US sends Guantanamo Bay inmates to Bosnia, Montenegro
The Pentagon on Thursday announced the transfer of another two inmates from the Guantanamo Bay military prison, bringing the controversial facility's remaining population down to 91.
Tariq Mahmoud Ahmed al-Sawah was sent to Bosnia, while Abd al-Aziz Abduh Abdallah Ali al-Suwaydi was transferred to Montenegro, the Pentagon said.
According to their leaked prisoner files, Sawah is a citizen of Egypt and Bosnia and Herzegovina, and Al-Suwaydi is from Yemen.
The transfers mark another step as the administration of US President Barack Obama struggles to close the facility. About 780 inmates have been held there since it opened in January 2002.
"The United States is grateful to the government of Montenegro for its humanitarian gesture and willingness to support ongoing US efforts to close the Guantanamo Bay detention facility," the Pentagon said in a statement announcing Al-Suwaydi's release.
The statement did not give further details, but typically Guantanamo inmates are released into rehabilitation or reintegration programmes.
Al-Suwaydi, 41, was allegedly an al-Qaeda member and explosives trainer, according to his file.
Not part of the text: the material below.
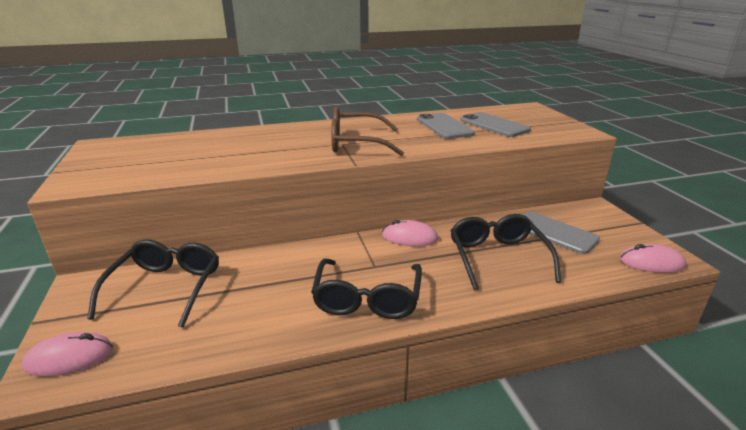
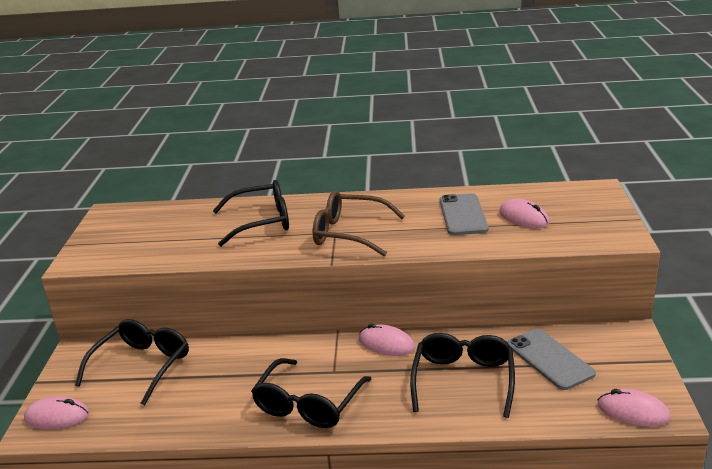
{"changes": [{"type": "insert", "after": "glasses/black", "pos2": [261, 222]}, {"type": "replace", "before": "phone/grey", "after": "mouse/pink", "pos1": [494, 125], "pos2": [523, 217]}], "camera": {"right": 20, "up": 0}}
He was captured in Pakistan in February 2002.
Sawah, 58, was captured in December 2001 and first recommended for release in 2007. He allegedly admitted to being in al-Qaeda and developing explosives for the group, including limpet mines for use against US ships and a prototype shoe bomb.
Despite this purported past, Sawah was a "highly prolific source and has provided invaluable intelligence," Sawah's file states. The 2008 document notes he was morbidly obese at the time.
The Pentagon last week announced the transfer of 10 Yemeni inmates to Oman, bringing the prison's population below 100 for the first time since 2002.
"This trickle of transfers should become a torrent. Otherwise, the US risks making this ugly stain on its human rights record permanent," said Naureen Shah, a programme director at Amnesty International USA.
Inmates are kept without recourse to the regular US legal processes and nine have died in prison.
Of the remaining 91 inmates, 34 have been approved for transfer. The rest face ongoing, indefinite detention without ever being convicted of a crime.
"We are looking at ways for that group of people who we believe can probably not be transferred safely to have an enduring place in the United States," Pentagon spokesman Captain Jeff Davis said.
Obama - who says Guantanamo serves as a propaganda tool for militants - wants the inmates to be transferred to federal facilities in the United States, and has asked the Pentagon to come up with proposals for a "Guantanamo North" so he can shut the Cuban prison.
But delays, bureaucratic hurdles and political opposition mean the clock may tick down on his presidency before Guantanamo closes.
Davis said the Pentagon's proposals for "Guantanamo North" are currently with the White House.